Performancewise, Phil started out as something from Dark City:
http://www.flickr.com/photos/31046907@N00/2784079290/
but he quickly shed the coat and glasses down to a very well cut Armani (I only know this because I read it--not because I can tell an Armani from 50 rows away) and finally down to a black shirt with trou. The girls had three costume changes in a 45 minute set.
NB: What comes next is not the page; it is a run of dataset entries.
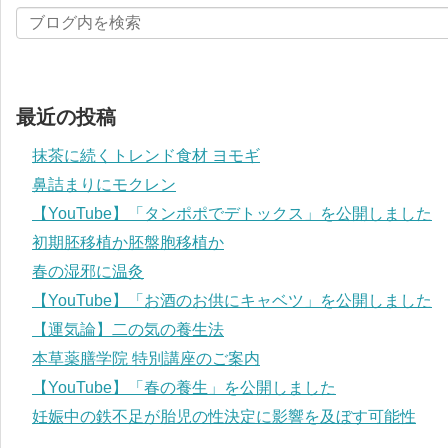
最近の投稿
抹茶に続くトレンド食材 ヨモギ
鼻詰まりにモクレン
【YouTube】「タンポポでデトックス」を公開しました
初期胚移植か胚盤胞移植か
春の湿邪に温灸
【YouTube】「お酒のお供にキャベツ」を公開しました
【運気論】二の気の養生法
本草薬膳学院 特別講座のご案内
【YouTube】「春の養生」を公開しました
妊娠中の鉄不足が胎児の性決定に影響を及ぼす可能性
We had seen them 10 years ago on another nostalgia tour {have you ever noticed that none of the bands want to be called a nostalgia tour? Each band points out that they never went away--"It's the pictures that got small."} with Howard Jones and Culture Club which I don't remember particularly well--which makes me sad--but at which our friends said Phil moved very little. I do remember that The Globe review was famously--the girls still look great, still can't sing. As if to make up for last time, Phil spent the whole show running back and forth from one side of the stage to the other looking (on the side screens and through binocs.) as if he would get to one side only to realize that he NEEDED to be on the other side. He also did a strange, awkward little rocking dance from side to side. He also smiled a lot, which was nice, and different from 30 years ago.
Which is not to say I don't enjoy their pop. After closing with Human and Don't You Want Me they returned with an encore of Phil's song for the soundtrack to the piece of fluff film "Electric Dreams." It's a piece of fluff too, but I love it.
I'm listening to them as I write--it's like rediscovering them because we only had them on vinyl. I hadn't really listened to their songs in quite awhile--even though it's a short list of albums--and the concert prompted my husband to download the discography. Louise, for instance is a sweet little ballad that prefigures British "rap" like the Streets.
I am ga-ga over Tell Me When, which I had heard briefly when it came out in the mid-90's but somehow forgotten.